(Beginning of Quoted passage)

The last couple of years, the Marine Luchtvaart Dienst, (Naval Aviation Department) is changing their gear. As with most air arms, toned down and camouflage is the key word.

The Helmet
The helicopter crews replaced their Gentex SPH-3B,with the Helmet Ltd Alpha series; a reflective taped white one for normal operations (Alpha 100) and a green/black version for special operations, the Alpha 200 (see the seperate article on flightgear online). The Orion crews replaced during their last years, the APH-6DL helmets with the HGU-47/P (V4) with PRK-37/P shell, EEK-4A/P single visor, PRK-40 liner assembly, and boom microphone. The APH-6DL came in three versions, one with the Sierra one piece dual visor rams horn type, one with the PRU-36/P dual visor and one with the 3 piece dual visor rams horn. The HGU-47/P came with a David Clark boom microphone and was only used as a crash helmet in case of an emergency. After the Orion operations, the helmets went on to be used on the Fokker 60MPA maritime patrol aircraft, before taken from service.

(End of Quoted passage)
(Beginning of Records shown)

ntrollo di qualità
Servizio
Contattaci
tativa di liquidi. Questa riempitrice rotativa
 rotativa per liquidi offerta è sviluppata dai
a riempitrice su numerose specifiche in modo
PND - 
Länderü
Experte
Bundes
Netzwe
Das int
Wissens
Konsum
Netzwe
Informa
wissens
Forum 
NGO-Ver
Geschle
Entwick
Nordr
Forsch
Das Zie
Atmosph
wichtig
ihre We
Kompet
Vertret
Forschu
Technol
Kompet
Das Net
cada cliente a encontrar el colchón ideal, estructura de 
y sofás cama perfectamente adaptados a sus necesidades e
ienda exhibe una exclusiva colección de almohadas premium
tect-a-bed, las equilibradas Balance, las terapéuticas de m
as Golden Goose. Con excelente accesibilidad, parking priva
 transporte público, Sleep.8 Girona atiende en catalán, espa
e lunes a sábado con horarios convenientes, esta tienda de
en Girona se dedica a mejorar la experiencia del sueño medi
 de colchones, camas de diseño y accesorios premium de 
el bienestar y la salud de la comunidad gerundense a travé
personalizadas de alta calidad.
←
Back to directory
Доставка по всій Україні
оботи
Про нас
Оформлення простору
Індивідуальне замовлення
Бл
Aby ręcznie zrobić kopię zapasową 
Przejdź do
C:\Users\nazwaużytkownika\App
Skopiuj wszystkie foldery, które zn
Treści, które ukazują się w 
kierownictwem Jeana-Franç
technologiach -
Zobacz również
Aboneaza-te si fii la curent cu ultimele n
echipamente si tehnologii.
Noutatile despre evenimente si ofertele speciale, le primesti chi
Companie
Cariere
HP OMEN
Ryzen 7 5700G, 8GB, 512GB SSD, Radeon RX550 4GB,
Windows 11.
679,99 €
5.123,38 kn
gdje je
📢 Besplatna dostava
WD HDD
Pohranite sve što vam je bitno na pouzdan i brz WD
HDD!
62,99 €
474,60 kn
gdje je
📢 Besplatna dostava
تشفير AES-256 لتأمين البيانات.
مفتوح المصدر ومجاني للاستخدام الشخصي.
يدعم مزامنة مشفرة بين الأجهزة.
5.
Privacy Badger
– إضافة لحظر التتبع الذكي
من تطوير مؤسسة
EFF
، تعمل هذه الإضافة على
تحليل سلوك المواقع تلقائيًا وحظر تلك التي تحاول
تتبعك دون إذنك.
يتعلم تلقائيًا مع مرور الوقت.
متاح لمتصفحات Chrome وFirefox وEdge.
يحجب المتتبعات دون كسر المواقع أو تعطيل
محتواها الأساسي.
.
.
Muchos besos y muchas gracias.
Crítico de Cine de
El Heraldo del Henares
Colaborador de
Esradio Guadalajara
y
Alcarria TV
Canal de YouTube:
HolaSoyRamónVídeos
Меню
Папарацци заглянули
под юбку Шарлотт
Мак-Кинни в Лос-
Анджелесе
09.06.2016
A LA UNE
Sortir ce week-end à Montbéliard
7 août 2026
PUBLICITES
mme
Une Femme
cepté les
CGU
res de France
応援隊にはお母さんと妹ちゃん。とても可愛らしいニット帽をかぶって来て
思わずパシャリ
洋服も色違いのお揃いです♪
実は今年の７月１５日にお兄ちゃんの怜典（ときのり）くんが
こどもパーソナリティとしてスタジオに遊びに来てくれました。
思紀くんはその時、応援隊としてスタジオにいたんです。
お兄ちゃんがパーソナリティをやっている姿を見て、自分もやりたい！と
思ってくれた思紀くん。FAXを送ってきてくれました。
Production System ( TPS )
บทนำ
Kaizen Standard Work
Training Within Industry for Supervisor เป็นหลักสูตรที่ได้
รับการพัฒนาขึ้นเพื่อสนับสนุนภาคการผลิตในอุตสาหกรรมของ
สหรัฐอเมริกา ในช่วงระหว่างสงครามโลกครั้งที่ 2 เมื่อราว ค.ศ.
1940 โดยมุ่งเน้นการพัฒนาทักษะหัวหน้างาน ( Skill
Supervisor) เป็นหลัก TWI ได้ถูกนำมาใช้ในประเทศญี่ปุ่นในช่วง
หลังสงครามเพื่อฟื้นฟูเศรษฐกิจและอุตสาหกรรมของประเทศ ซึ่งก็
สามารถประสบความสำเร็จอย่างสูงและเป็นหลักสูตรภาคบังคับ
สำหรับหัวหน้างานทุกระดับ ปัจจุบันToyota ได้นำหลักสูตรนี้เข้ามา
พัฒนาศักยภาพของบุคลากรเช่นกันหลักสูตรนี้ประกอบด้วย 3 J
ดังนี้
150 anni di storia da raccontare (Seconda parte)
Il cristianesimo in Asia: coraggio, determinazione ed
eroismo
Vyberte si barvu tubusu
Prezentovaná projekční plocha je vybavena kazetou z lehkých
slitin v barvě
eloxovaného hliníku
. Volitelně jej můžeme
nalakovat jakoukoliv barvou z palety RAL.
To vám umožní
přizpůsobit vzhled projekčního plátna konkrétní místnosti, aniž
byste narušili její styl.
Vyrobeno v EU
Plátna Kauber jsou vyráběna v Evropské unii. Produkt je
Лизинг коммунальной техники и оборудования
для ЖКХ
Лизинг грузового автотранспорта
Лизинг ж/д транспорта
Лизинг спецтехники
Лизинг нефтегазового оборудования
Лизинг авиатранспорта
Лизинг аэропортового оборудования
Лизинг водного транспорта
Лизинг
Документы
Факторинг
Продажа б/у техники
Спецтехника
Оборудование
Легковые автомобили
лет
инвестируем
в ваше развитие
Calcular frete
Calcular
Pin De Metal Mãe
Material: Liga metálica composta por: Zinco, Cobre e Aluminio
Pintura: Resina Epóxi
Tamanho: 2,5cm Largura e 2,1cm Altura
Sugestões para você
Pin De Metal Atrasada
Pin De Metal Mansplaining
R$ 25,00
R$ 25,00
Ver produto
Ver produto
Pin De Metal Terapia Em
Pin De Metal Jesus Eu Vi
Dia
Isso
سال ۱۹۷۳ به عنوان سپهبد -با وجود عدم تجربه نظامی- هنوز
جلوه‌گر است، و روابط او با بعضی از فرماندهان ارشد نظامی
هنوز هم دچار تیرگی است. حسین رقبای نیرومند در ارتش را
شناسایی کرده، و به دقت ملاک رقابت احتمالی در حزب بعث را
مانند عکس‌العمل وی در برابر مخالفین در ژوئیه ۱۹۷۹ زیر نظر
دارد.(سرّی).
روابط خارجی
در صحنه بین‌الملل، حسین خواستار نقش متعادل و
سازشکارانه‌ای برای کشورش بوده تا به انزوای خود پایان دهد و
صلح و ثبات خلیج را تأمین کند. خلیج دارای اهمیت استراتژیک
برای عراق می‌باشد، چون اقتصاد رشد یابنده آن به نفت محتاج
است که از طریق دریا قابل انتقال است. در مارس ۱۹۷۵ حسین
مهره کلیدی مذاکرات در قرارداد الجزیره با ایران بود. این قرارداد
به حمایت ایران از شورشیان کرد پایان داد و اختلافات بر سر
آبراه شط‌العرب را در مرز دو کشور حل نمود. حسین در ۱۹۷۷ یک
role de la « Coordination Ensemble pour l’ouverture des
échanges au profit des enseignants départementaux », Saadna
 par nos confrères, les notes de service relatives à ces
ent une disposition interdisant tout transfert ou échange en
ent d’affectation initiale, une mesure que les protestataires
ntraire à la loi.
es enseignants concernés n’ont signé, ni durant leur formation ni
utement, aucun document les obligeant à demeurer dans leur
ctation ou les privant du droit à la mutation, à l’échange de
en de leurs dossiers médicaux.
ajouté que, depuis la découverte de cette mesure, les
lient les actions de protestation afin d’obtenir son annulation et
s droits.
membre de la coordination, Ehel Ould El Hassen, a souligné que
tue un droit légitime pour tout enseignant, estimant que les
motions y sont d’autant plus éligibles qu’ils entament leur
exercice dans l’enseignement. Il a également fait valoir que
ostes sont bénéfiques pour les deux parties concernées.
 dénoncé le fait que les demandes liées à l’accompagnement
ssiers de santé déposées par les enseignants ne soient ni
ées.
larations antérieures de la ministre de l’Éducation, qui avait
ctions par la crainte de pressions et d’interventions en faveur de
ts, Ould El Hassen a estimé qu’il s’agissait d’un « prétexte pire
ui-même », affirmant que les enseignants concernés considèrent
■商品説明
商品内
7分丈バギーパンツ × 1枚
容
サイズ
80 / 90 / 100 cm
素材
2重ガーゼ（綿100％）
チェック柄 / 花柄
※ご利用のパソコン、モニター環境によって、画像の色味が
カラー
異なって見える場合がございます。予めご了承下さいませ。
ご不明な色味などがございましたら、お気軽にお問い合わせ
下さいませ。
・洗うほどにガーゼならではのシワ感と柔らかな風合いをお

(End of Records shown)

* Exercise objective:
Reproduce the text about Dutch naval aviation helmets between "The last couple" and "the key word.", inclusive.

* Answer for the task:
The last couple of years, the Marine Luchtvaart Dienst, (Naval Aviation Department) is changing their gear. As with most air arms, toned down and camouflage is the key word.